::: EXTRACT :::

Architecture

System Diagram

┌─────────────────────────────────────────┐
│         External Interfaces             │
│   (HTTP, Behavior Trees, CLI - future)  │
└───────────────┬─────────────────────────┘
                │
┌───────────────▼─────────────────────────┐
│          Anolis Runtime (core/)         │
│                                         │
│  ┌─────────────┐      ┌──────────────┐  │
│  │   Device    │◄────►│  State Cache │  │
│  │  Registry   │      │   (polls)    │  │
│  └──────┬──────┘      └──────▲───────┘  │
│         │                    │          │
│         ▼                    │          │
│  ┌─────────────┐             │          │
│  │    Call     │─────────────┘          │
│  │   Router    │                        │
│  └──────┬──────┘                        │
│         │                               │
│  ┌──────▼──────┐                        │
│  │  Provider   │                        │
│  │    Host     │                        │
│  └──────┬──────┘                        │
└─────────┼───────────────────────────────┘
          │ ADPP (stdio)
┌─────────▼─────────────────────────────────┐
│       Provider Processes                  │
│  (anolis-provider-sim, future: modbus,    │
│   arduino, canbus, crumbs, etc.)          │
└───────────────────────────────────────────┘

Component Responsibilities

Provider Host (core/provider/)

• Spawn/manage provider processes
• Frame stdio communication (uint32_le length prefix)

::: SOURCE MATERIAL :::

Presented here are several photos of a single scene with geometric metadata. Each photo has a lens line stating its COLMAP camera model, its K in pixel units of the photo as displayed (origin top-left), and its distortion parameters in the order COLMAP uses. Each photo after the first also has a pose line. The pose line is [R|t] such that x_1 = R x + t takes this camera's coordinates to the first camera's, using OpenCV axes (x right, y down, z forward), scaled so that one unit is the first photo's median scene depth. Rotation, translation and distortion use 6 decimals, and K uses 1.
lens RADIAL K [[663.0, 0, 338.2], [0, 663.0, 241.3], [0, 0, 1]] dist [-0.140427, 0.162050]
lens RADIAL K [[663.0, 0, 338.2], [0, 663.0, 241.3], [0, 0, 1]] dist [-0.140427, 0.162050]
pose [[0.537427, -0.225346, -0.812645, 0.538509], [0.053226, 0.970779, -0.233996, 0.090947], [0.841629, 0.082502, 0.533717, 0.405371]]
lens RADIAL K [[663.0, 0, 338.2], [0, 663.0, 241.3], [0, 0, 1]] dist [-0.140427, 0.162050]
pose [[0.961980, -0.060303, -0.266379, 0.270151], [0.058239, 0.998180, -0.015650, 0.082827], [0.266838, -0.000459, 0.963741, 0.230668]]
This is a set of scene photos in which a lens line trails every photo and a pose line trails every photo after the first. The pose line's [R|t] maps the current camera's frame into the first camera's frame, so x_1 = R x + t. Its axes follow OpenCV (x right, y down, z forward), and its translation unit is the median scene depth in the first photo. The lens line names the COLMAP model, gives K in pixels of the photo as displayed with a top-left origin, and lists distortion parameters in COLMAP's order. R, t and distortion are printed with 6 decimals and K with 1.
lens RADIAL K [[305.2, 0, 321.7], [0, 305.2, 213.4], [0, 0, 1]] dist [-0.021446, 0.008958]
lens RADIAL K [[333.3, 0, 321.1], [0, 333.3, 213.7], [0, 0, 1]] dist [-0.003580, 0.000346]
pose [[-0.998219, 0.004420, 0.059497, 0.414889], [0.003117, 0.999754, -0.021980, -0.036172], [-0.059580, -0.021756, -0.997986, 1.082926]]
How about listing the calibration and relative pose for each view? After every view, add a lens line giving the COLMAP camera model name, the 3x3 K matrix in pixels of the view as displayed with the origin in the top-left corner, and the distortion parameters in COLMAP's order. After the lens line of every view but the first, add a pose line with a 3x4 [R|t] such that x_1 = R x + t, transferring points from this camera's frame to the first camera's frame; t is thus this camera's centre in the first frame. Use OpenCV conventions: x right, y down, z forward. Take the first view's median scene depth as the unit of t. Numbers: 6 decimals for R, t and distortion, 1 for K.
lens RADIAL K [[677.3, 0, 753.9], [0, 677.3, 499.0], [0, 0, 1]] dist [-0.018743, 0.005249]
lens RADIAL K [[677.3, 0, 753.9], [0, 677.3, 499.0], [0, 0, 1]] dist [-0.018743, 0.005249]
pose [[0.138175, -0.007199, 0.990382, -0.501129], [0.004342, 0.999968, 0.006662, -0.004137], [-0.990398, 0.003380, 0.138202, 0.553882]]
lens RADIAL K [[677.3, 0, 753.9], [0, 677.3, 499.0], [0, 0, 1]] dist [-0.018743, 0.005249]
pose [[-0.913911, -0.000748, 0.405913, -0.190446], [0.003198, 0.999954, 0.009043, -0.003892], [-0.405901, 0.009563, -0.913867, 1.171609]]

:::

=== ACTION ITEM ===
Please answer from the architecture overview: how does the Provider Host frame its stdio communication? The records were taken from a separate source.

=== WRITTEN SOLUTION ===
It uses a uint32_le length prefix.